Non ne parla nessuno, ma in queste belle giornate di sole e di caldo (talora troppo e…. afoso) sta salendo l’inquinamento cosiddetto “da smog fotochimico”.Si tratta in pratica dell’incremento di inquinanti che vengono definiti “secondari” perché sono il risultato delle reazioni chimico-fisiche dovute

1) all’interazione tra gli inquinanti primari (quelli emessi direttamente da fonti antropiche come automobili, impianti energetici, camini industriali, ecc.) e

2) all’interazione tra questi inquinanti e le caratteristiche dell’atmosfera a bassa quota. La relazione forte comunque è quella tra l’ozono e i suoi precursori, ossia gli ossidi di azoto (NOx = NO + NO2). (NB: l’ozono è la molecola triatomica dell’ossigeno (O3), che nell’alta atmosfera, detta anche STRATOSFERA, è di fondamentale importanza biologica perché filtra buona parte della radiazione solare che ha effetti mutageni e cancerogeni, mentre nella bassa atmosfera, detta anche TROPOSFERA, è nociva per molte piante e per la stragrande maggioranza degli animali, esseri umani inclusi). Non bisogna dimenticare, inoltre, che nel processo di formazione dell’ozono entrano in gioco anche le sostanze chimiche volatili (dette VOC, Volatile Organic Compounds). Poiché l’ozono si forma molto rapidamente in presenza di alte temperature (il caldo di questi giorni) e di luce (le giornate sono molto più luminose di soltanto un mese fa, per via della posizione del sole), le città che normalmente soffrono di condizioni atmosferiche e climatiche un po’ “spinte” (come Milano) tendono ad avere concentrazioni di ozono molto elevate.

Gli effetti acuti sulla popolazione generale dovuti alla presenza intensa e prolungata di ozono atmosferico sono:
– riduzione della funzione polmonare e difficoltà respiratoria
– infiammazione delle vie aeree
– tosse
– irritazioni dell’orofaringe
– affanno e astenia
– bruciore retrosternale
Inoltre, sono ormai consolidate le evidenze scientifiche che mostrano un aumento degli attacchi di asma, dei ricoveri ospedalieri, e della mortalità giornaliera, nonché un peggioramento delle condizioni di salute di soggetti già colpiti da malattie croniche Le indagini sperimentali (tossicologia) mostrano che le esposizioni di lungo termine ad alte concentrazioni di ozono esitano in alterazioni morfologiche permanenti delle mucose respiratorie (vie alte e basse), con sviluppo di fenomeni di iperplasia e di metaplasia cellulare negli epiteli.

Poco si sa degli effetti cronici sull’uomo, anche se un’associazione tra esposizione ricorrente all’ozono e deficit della funzionalità polmonare sembra ormai confermata.
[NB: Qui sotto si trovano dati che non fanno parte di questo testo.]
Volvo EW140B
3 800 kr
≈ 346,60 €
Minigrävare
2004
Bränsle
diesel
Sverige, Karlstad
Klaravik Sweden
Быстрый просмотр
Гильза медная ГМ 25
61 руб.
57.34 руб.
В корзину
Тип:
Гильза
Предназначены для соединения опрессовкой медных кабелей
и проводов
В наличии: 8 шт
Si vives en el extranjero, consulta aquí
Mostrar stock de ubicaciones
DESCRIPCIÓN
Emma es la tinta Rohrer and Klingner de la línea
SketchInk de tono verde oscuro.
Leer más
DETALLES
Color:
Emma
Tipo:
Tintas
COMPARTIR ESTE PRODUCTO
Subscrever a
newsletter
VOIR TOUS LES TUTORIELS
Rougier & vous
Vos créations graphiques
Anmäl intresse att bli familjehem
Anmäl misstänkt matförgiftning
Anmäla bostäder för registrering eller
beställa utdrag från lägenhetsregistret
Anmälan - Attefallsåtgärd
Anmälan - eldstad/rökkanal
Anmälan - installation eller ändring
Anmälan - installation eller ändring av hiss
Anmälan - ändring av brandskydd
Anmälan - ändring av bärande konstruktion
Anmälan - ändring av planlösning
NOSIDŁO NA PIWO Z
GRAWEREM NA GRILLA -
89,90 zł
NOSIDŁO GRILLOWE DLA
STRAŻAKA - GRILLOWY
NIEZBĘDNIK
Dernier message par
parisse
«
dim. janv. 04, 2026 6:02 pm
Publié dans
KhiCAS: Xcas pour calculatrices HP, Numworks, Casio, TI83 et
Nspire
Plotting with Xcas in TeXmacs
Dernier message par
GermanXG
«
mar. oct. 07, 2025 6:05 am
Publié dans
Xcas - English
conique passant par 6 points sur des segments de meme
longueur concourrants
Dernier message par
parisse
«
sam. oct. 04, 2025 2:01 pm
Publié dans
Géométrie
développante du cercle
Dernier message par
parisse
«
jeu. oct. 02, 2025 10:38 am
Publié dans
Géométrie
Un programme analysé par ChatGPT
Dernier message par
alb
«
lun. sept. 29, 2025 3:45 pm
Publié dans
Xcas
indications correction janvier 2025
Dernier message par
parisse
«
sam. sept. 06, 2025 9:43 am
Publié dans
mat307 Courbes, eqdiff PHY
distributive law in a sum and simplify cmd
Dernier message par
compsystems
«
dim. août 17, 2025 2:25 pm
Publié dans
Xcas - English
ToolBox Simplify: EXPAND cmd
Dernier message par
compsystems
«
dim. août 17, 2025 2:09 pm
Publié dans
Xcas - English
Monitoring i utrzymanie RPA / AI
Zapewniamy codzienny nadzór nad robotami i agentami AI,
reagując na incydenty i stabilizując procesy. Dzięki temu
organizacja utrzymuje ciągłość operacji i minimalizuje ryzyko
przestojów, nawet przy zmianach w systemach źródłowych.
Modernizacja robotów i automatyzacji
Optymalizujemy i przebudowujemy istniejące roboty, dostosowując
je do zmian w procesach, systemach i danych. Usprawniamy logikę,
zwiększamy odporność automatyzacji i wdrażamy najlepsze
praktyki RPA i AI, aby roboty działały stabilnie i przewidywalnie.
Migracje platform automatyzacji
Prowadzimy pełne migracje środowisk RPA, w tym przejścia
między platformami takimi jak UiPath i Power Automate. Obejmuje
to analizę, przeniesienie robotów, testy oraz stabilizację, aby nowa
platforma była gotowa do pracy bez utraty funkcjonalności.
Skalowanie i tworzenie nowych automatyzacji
Nei giorni in cui aumenta lo smog fotochimico, in altri paesi vengono applicate particolari misure di prevenzione per proteggere soprattutto i bambini e gli anziani…. ma a quanto pare la biologia della popolazione italiana è diversa, e non serve alcun tipo di intervento teso a salvaguardare la salute pubblica.